Ms Hoadley takes great pride in knowing that she and her staff play vital roles in a child’s future development.
And while the proof of her excellent work can take some years to see, Ms Hoadley has been at Noble Park long enough to see some of her former clients – now friends – fall pregnant and have their own children.
“(The early years) are very critical, it is so important to a child’s development,” she said.
“More and more research is showing that brain development at an early stage is very important.
“I suppose some highlights of this job are seeing children come back here for work experience or who are parents themselves and saying what a good experience they had.
“It makes you feel really good about what you do.”
Ms Hoadley said one of the biggest changes to childcare during her 30 years in the industry was the move to a nationally accredited system that has set standards for all centres to meet.
If a centre meets the minimum standards, parents can apply for government subsidies on fees.
“Meeting the standards is a very long and detailed process, it has you looking at policy and procedures and, of course, making sure the children are looked after well,” Ms Hoadley said.

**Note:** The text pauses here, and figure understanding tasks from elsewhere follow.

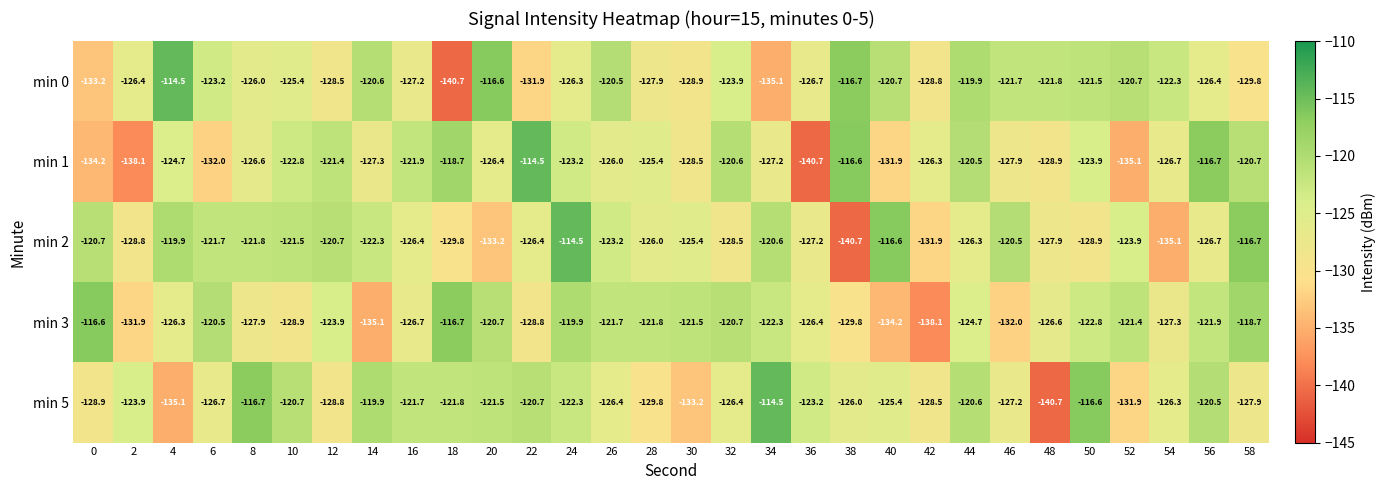

What is the difference between the highest and lowest values at 44?

6.4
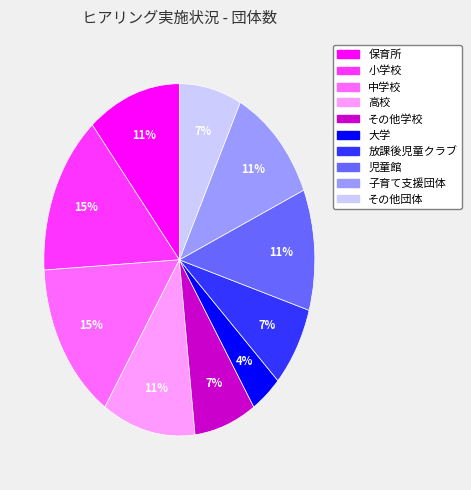

To the nearest percent, what is the difference between the その他団体 and 高校 slice percentages?

4%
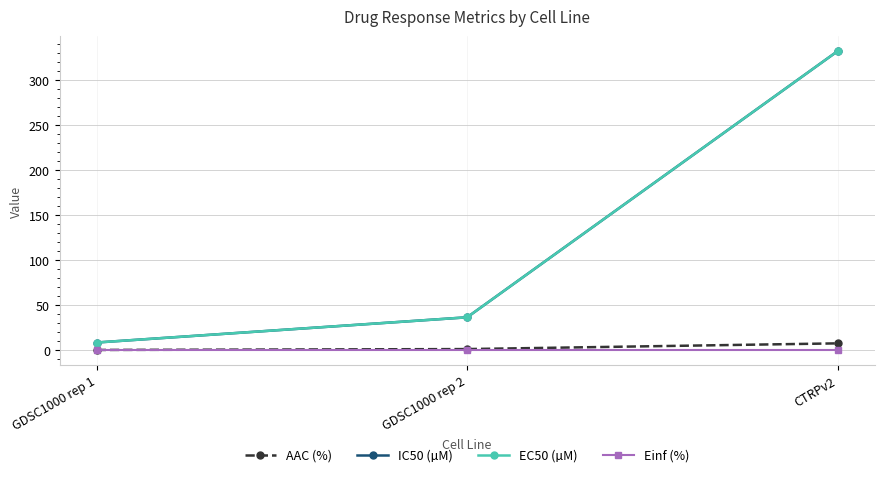

At which category is the sum across all series the highest?

CTRPv2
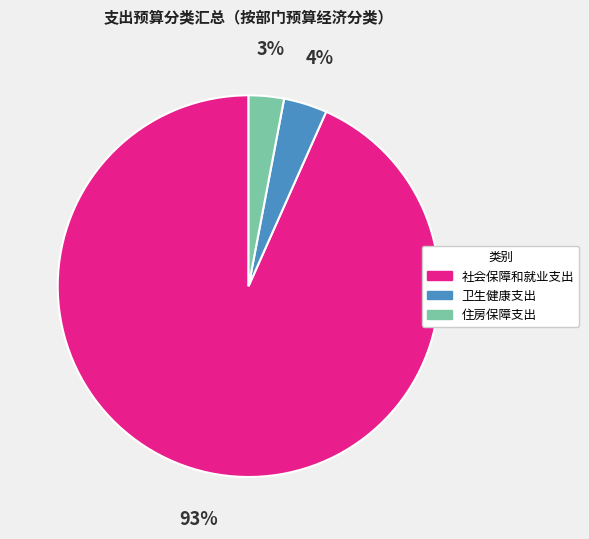

Which has a higher value, 住房保障支出 or 卫生健康支出?

卫生健康支出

And having her own child has enabled the 57-year-old to see what every parent goes through.
“It’s very different bringing up your own children,” she said.
“You are emotionally involved and don’t always see things clearly, that is you are not as objective.
“I think I knew that because I could see it from families who send their children here.
“But it’s only a reality when it comes to you.”
To celebrate her milestone achievement, Ms Hoadley said centre staff threw a surprise party for her on 28 September.
“There were people there I hadn’t seen for years who I had worked with in the beginning, there were families who have been through the centre with all their children…I was so surprised.”